The US Federal Reserve’s favored measure of inflation remained unchanged in April, according to government data published Friday, as services prices remained elevated.
The news will likely lead the US central bank to keep interest rates elevated throughout the summer, as it balances a desire to start easing monetary policy with the need to keep inflation falling towards its long-term two percent target.
The personal consumption expenditures (PCE) price index rose at an annual rate of 2.7 percent in April, the Commerce Department said in a statement, while monthly inflation increased by 0.3 percent.
These figures were in line with the median forecast in a survey of economists conducted by Dow Jones Newswires and The Wall Street Journal, and came in at the same level as it did in March.
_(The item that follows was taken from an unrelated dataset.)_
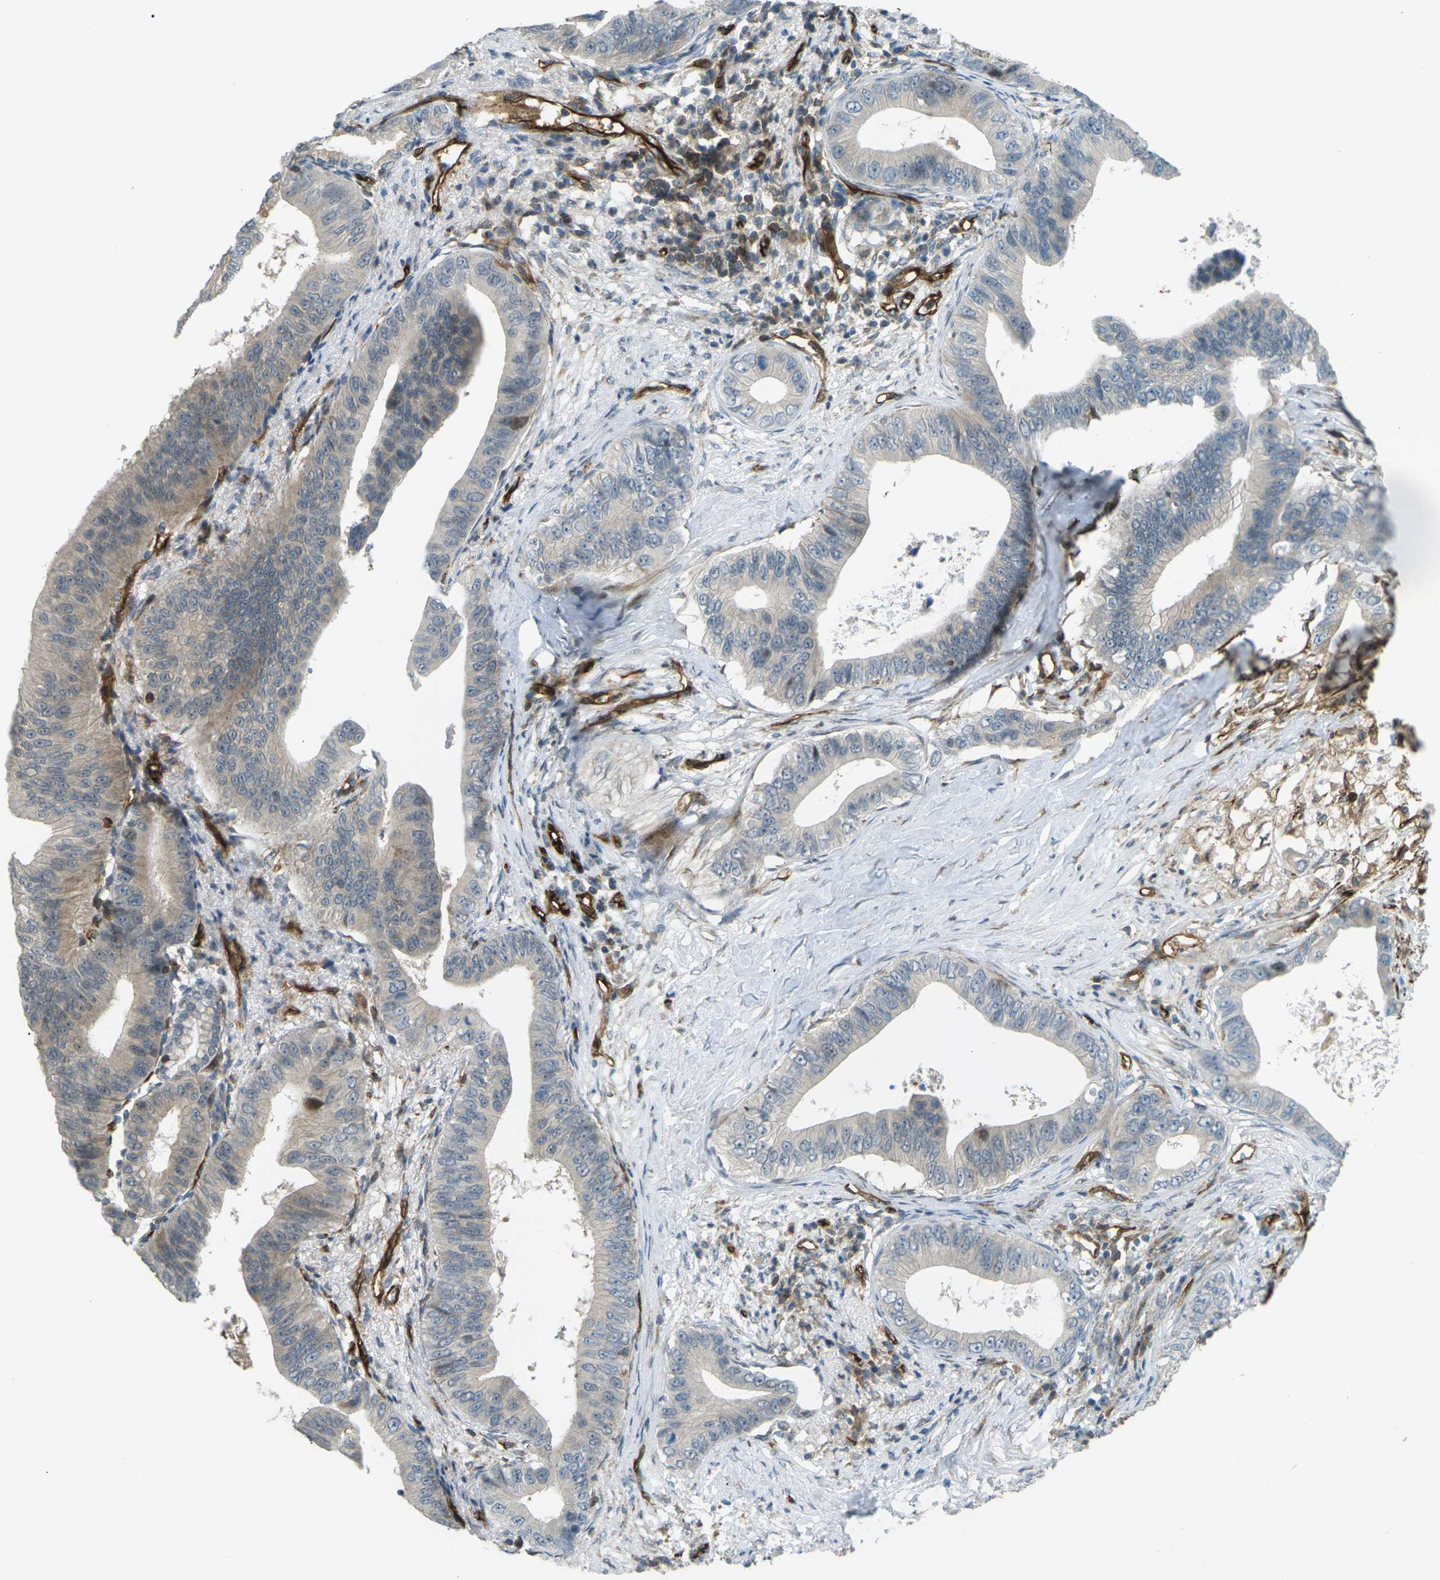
{"staining": {"intensity": "weak", "quantity": "<25%", "location": "cytoplasmic/membranous"}, "tissue": "pancreatic cancer", "cell_type": "Tumor cells", "image_type": "cancer", "snomed": [{"axis": "morphology", "description": "Adenocarcinoma, NOS"}, {"axis": "topography", "description": "Pancreas"}], "caption": "The IHC image has no significant positivity in tumor cells of pancreatic cancer tissue. (Stains: DAB immunohistochemistry (IHC) with hematoxylin counter stain, Microscopy: brightfield microscopy at high magnification).", "gene": "S1PR1", "patient": {"sex": "male", "age": 77}}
After falling for much of last year, inflation accelerated again at the start of 2024, reducing the likelihood of early rate cuts.
High rates also complicate US President Joe Biden’s reelection message as he seeks to convince still-skeptical consumers that the economy is heading in the right direction ahead of November’s vote.
In April, services sector inflation drove much of the increase, rising at an annual rate of 3.9 percent — slightly lower than a month earlier.
Stripping out volatile food and energy prices — both of which continued to rise last month — the closely watched “core” measure of inflation rose at an annual rate of 2.8 percent in April, in line with expectations.
This suggests that underlying inflation remains elevated, a fact which could keep the Fed on pause for longer than previously anticipated.
On Thursday, New York Fed president John Williams, who is a permanent voting member of the US central bank’s rate-setting committee, said he expected inflation would “resume moderating in the second half of this year.”
“Looking at all the data, I don’t feel any urgency or need to make a decision now,” he told an event in New York, adding that things were going in the “right direction.”
The data published Friday also show that personal income eased to 0.3 percent last month, the Commerce Department said, down slightly from 0.5 percent in March.
Personal savings as a percentage of disposable income came in at 3.6 percent in last month, in line with the revised figure from March.